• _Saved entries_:
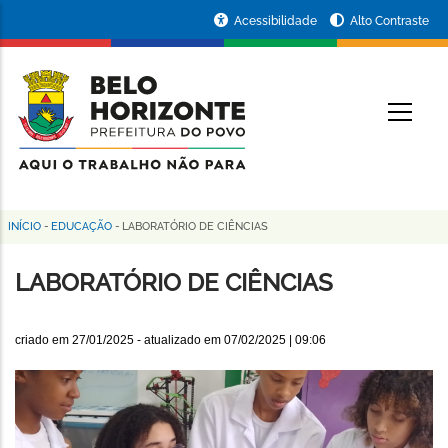
Pular
Portal
Acessibilidade
Alto Contraste
para
da
o
conteúdo
Prefeitura
O
principal
de
Belo
Horizonte
INÍCIO
-
EDUCAÇÃO
-
LABORATÓRIO DE CIÊNCIAS
Trilha
de
LABORATÓRIO DE CIÊNCIAS
navegação
criado em
27/01/2025
- atualizado em
07/02/2025 | 09:06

• _WHAT YOU SHOULD DO_: Look for "Acessibilidade" in the records. Write out its line and every later line through the end exactly, with nothing more.

• _WRITTEN ANSWER_:
Acessibilidade
Alto Contraste
para
da
o
conteúdo
Prefeitura
O
principal
de
Belo
Horizonte
INÍCIO
-
EDUCAÇÃO
-
LABORATÓRIO DE CIÊNCIAS
Trilha
de
LABORATÓRIO DE CIÊNCIAS
navegação
criado em
27/01/2025
- atualizado em
07/02/2025 | 09:06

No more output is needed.